# Amnesia, Moral Responsibility, and the Self



## Confessor (Feb 23, 2009)

A few weeks ago in my philosophy class we discussed whether or not amnesiacs or chronically forgetful criminals should be punished for their actions, even though they do not remember them at all. I wrote down a few questions pertaining to Christianity and I just looked over them now. I thought to myself, I would much rather ask these on the Puritan Board than study for my philosophy final in about 2 hours , so here I am.

As a precursor, one thought that came to mind which I did not possess earlier was from Jonathan Edwards's defense of the doctrine of original sin. He says that the self is really a bundle of perceptions which God has decreed to connect and hold as morally responsible (thus we cannot object that we are held responsible for our federal head's actions). Having this in mind, the questions became a lot easier to swallow. Anyway, here they are:

-What does repentance entail and signify for an amnesiac? Is it possible for them to do so? How can we truly repent of a sin which we do not remember doing?

-What happens to the "debt" of sin? God was still infinitely offended by a sin, yet who receives the due wrath for it? What if the amnesiac is a reprobate?


----------



## PresbyDane (Feb 23, 2009)

Would not your moral responsibilty be to study?


----------



## Confessor (Feb 23, 2009)

Martin Marsh said:


> Would not your moral responsibilty be to study?



Never!

But seriously, the class is pretty easy.
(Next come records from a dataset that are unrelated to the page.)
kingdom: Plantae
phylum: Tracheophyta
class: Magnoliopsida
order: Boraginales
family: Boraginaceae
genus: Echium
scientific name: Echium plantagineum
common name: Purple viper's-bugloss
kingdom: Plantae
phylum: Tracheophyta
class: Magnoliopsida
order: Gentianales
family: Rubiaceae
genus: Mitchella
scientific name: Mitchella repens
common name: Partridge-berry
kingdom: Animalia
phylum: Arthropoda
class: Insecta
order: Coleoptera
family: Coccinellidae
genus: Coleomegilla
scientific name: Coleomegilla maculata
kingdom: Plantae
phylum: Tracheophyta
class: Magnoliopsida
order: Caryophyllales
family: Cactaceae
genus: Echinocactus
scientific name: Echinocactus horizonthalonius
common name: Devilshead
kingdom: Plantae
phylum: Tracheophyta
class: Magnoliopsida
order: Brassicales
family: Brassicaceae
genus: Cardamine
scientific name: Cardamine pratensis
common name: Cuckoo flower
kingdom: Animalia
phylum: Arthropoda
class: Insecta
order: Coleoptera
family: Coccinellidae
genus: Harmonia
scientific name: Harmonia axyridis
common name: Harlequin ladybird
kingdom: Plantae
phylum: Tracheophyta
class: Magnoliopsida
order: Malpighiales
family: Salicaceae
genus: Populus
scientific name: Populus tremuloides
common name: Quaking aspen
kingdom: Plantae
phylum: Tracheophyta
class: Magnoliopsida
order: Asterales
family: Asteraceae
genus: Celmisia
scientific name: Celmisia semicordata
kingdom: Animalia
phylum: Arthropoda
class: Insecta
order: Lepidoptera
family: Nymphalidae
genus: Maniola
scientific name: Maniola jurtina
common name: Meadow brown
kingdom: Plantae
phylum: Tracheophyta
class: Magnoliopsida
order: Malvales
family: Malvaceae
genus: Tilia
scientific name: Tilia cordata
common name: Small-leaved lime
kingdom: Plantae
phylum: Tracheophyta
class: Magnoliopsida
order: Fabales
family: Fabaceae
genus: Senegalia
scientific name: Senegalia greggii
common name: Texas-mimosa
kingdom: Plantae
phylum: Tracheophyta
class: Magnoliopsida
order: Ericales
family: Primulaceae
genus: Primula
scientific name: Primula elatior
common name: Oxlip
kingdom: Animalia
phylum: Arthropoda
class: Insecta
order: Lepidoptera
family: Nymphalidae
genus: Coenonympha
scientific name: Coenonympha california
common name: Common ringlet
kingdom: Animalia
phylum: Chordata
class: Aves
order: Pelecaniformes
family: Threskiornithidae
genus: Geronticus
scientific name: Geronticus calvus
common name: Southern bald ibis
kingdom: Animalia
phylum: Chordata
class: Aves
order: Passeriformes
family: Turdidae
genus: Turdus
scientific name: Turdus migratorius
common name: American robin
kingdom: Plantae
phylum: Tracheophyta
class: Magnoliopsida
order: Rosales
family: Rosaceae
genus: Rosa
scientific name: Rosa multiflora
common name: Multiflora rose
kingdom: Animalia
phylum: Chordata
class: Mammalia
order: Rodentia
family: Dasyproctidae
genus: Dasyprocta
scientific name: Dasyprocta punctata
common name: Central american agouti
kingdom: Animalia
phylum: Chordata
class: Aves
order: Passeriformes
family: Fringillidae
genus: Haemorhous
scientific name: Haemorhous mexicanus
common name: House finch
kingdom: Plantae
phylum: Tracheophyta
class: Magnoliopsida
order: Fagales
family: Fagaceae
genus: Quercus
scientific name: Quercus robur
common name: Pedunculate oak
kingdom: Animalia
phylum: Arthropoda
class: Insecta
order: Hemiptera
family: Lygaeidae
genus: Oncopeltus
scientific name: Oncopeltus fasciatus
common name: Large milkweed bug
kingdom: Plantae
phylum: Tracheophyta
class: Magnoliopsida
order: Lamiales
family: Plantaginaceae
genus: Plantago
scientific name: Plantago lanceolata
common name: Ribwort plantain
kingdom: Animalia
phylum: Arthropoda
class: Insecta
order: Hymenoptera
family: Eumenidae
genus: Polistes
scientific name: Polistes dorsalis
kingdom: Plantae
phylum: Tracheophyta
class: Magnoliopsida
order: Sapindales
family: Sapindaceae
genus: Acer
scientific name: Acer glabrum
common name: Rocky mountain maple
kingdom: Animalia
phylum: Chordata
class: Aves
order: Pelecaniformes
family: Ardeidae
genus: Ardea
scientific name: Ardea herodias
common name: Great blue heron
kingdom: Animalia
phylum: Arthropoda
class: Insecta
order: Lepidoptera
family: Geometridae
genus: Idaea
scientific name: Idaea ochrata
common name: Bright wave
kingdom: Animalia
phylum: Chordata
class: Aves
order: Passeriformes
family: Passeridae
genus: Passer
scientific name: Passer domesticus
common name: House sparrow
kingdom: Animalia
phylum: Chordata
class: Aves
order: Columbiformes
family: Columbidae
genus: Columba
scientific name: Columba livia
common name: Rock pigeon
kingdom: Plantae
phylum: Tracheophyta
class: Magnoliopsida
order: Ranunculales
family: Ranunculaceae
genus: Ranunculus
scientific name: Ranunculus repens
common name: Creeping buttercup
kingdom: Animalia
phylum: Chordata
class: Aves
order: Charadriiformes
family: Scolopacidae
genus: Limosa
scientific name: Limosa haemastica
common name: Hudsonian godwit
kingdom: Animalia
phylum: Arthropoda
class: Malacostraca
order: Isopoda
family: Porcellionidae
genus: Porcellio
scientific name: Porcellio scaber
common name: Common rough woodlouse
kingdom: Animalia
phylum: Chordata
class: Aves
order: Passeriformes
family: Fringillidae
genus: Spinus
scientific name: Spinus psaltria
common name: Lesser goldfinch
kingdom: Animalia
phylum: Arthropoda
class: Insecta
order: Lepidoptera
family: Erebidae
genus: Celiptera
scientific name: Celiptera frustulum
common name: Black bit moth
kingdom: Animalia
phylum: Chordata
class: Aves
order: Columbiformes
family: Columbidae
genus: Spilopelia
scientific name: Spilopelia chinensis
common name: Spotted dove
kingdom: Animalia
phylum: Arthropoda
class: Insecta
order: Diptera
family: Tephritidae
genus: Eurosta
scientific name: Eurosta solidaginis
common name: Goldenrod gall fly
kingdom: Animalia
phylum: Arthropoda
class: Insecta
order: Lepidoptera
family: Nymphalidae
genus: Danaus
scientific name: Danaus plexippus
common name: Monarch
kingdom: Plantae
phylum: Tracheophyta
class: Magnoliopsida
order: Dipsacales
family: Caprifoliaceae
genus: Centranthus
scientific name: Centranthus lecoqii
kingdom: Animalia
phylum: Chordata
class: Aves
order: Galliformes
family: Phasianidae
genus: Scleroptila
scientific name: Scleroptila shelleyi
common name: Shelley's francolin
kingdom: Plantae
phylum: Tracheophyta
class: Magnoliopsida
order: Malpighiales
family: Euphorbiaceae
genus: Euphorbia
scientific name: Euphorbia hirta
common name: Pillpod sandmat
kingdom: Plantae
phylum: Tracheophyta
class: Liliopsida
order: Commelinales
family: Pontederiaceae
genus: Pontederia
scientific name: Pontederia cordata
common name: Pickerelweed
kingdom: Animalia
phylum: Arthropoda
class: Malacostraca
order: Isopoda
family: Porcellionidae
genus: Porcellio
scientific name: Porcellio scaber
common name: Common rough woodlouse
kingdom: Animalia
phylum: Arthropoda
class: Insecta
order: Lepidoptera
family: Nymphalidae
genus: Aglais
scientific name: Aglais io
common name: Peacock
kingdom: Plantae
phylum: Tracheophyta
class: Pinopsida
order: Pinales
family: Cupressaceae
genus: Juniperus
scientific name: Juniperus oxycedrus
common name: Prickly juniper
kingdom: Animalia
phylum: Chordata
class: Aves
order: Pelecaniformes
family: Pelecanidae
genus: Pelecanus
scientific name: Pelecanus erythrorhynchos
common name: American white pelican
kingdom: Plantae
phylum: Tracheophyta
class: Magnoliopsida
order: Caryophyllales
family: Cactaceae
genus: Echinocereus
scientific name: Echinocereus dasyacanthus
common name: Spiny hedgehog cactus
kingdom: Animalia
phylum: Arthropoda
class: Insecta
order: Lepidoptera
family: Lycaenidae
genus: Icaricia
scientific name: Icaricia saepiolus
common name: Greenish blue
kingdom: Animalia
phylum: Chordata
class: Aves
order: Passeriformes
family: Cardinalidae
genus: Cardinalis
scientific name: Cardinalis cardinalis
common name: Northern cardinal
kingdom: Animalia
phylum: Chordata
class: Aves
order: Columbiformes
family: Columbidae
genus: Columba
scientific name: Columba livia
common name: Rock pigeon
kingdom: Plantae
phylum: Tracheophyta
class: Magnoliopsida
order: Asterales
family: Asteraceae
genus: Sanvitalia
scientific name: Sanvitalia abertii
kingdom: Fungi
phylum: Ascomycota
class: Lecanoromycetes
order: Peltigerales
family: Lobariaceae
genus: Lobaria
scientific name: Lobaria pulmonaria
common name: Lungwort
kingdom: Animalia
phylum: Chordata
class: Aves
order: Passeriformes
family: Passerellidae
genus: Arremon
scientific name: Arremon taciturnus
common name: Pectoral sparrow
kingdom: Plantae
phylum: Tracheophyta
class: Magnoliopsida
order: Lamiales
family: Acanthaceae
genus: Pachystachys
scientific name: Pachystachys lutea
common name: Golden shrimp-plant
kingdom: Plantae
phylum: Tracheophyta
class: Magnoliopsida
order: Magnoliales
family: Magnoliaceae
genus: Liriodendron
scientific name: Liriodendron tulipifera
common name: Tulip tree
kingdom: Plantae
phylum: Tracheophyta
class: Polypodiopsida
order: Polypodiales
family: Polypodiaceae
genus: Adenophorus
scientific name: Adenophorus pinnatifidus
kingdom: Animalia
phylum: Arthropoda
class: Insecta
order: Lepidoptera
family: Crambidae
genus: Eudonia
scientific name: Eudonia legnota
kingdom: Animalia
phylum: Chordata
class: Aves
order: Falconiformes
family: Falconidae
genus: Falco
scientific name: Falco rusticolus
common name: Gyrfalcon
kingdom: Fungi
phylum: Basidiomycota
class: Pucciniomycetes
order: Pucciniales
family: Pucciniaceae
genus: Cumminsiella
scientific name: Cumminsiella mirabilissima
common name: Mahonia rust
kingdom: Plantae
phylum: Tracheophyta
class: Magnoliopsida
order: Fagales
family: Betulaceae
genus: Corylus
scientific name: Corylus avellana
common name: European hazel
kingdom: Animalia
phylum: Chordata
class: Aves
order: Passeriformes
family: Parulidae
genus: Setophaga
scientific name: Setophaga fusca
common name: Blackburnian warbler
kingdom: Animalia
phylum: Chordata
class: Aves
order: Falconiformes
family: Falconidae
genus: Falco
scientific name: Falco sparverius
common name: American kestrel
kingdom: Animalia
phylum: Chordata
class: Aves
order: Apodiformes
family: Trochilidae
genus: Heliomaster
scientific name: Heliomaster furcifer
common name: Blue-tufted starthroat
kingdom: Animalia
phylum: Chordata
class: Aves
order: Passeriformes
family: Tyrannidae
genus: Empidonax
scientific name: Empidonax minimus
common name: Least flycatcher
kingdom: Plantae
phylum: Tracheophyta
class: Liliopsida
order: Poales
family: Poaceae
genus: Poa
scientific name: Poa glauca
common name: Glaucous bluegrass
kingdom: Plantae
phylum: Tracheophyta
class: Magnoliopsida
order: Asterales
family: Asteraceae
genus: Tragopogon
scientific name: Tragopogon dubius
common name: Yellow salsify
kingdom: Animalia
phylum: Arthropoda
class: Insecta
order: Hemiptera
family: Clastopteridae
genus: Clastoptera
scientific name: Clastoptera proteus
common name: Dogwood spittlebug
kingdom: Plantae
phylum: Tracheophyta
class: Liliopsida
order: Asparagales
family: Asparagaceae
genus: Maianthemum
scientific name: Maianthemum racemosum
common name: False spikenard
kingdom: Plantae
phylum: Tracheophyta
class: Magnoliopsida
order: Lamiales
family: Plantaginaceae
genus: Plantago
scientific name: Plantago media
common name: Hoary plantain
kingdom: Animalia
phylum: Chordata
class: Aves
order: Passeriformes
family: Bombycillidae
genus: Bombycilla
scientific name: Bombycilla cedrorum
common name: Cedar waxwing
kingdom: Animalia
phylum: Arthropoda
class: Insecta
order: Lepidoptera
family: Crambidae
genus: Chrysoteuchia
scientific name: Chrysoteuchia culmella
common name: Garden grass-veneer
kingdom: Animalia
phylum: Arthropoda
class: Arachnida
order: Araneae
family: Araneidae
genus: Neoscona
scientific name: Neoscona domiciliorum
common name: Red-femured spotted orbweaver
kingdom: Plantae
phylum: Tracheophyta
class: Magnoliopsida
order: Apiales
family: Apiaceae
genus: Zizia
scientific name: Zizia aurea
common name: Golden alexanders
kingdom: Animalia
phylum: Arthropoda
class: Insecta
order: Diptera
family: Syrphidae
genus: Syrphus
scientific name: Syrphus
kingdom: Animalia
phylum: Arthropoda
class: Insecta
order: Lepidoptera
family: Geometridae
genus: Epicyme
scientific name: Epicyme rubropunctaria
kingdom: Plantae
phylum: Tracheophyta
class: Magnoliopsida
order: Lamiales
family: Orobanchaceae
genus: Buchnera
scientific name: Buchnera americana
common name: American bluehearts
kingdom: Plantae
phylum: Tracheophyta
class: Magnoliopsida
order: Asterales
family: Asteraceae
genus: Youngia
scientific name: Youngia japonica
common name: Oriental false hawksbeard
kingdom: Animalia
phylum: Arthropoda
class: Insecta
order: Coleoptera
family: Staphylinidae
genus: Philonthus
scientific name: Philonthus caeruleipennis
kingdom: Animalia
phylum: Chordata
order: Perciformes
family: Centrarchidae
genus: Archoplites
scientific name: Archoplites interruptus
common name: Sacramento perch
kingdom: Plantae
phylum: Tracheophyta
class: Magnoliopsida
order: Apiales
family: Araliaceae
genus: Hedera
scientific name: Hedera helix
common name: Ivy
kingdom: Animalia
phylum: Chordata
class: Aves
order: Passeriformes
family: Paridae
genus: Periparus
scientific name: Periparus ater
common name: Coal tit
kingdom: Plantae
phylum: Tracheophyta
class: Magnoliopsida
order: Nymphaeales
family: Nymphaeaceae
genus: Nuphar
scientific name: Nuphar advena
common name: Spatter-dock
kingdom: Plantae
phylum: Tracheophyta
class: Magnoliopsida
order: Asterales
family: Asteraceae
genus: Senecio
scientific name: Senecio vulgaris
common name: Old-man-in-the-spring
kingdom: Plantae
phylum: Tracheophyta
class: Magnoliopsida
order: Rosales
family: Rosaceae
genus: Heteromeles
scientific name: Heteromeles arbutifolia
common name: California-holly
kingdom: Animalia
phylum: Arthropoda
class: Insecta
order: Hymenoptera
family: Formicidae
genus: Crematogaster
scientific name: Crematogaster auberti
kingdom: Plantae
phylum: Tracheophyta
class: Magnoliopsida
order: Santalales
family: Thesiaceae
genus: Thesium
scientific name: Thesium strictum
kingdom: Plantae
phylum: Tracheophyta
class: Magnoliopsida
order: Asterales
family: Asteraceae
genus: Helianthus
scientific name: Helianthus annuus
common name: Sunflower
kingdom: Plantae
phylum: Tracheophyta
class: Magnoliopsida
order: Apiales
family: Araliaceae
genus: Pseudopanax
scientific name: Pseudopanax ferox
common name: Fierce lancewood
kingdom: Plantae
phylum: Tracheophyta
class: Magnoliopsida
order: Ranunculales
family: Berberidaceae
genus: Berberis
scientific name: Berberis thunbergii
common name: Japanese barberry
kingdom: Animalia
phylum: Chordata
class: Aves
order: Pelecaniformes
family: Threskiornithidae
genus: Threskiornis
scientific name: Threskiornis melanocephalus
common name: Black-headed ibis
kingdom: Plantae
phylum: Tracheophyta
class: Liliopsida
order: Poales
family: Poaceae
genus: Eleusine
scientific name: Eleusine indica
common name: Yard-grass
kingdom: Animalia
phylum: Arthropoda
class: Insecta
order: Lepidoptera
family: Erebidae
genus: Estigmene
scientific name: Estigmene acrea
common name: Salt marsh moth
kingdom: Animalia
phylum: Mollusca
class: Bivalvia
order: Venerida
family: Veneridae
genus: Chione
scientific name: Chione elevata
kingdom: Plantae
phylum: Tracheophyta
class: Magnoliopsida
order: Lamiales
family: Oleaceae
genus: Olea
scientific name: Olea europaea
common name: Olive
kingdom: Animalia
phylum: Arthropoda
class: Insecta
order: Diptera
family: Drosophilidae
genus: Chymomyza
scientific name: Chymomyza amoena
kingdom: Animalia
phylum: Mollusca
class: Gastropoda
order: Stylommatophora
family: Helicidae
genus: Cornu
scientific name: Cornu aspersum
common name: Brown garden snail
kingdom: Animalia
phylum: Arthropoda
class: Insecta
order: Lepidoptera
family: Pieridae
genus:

It honestly won't take more than thirty minutes of half-hearted studying, praise God.


----------



## larryjf (Feb 23, 2009)

This kind of philosophical question only appears to be interesting when it stays in the realm of theoretical.

I would never judge an amnesiac unless i was first able to speak with them.

-----Added 2/23/2009 at 03:46:11 EST-----

There's a lot of wisdom in Lev 4 and Num 15


----------